Une plage comme on en rêve : sable blanc, soleil éternel et villas sur pilotis le tout à La Jolla.

Children's Pool Beach envahie par les phoques
Children's Pool Beach envahie par les phoques © Getty / Stephen Saks

Pas très loin de la plage de Malibu, sauf que la nôtre à une histoire et même un nom : Children's Pool Beach, la Piscine des enfants. Et elle s'appelle comme cela pour une bonne raison : en 1931, un philanthrope californien fait construire à même la plage, une immense digue en forme de demi-lune histoire de protéger la baignade des enfants.

Parce que c'est très dangereux de se baigner dans le Pacifique. Ce n'est pas pour rien qu'Alerte à Malibu a tenu 243 épisodes sur des histoires de baigneurs qui se noient ! Les courants y sont très forts et l'eau glacée. Donc cette digue est une bénédiction et, sitôt construite, a fait de La Jolla un havre pour les familles.

Pour les familles et, depuis le début des années 90, pour les phoques ! D'abord un premier qui a trouvé l'endroit à son goût : abrité du vent, des courants donc.

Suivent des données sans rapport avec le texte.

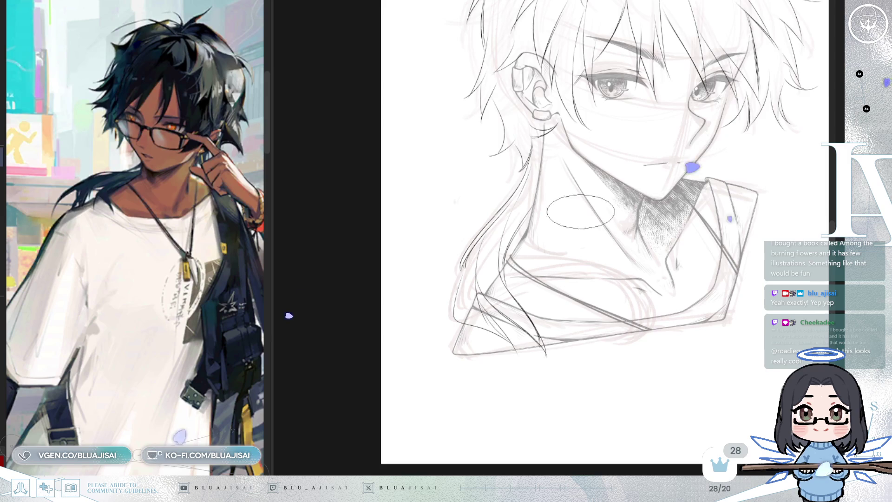
scroll(460, 273, "up", 2)
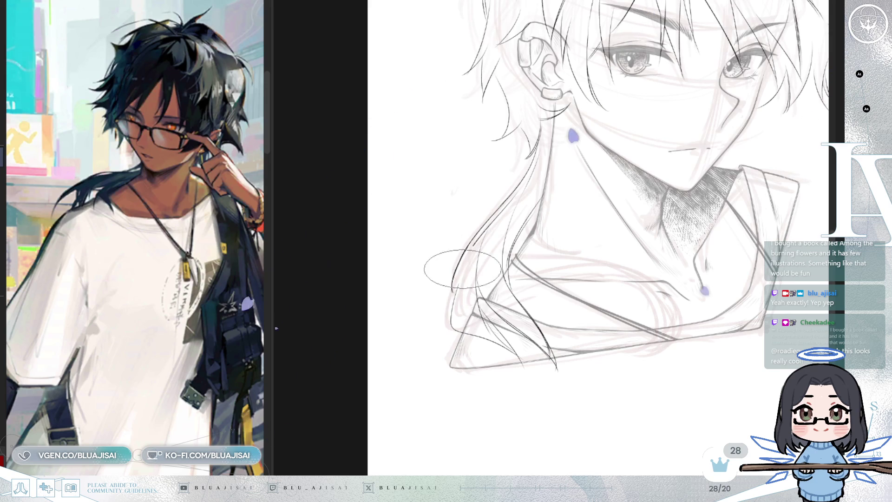
Add a dark hair stroke beside the existing line with a smaller brush, then view the whole sketch.
left_click_drag(470, 246, 456, 279)
key("bracketleft")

Puis il a fait venir ses potes, puis les femelles et bientôt La Jolla s'est retrouvé avec une véritable colonie. Au début tout allait bien : c'est rigolo des phoques, c'est pas agressif, ça s'empile les uns contre les autres par grappe et ça reste des heures à se vautrer sur le sable blanc. Sauf que des dizaines de phoques ça pèse une demi-tonne et ça défèque...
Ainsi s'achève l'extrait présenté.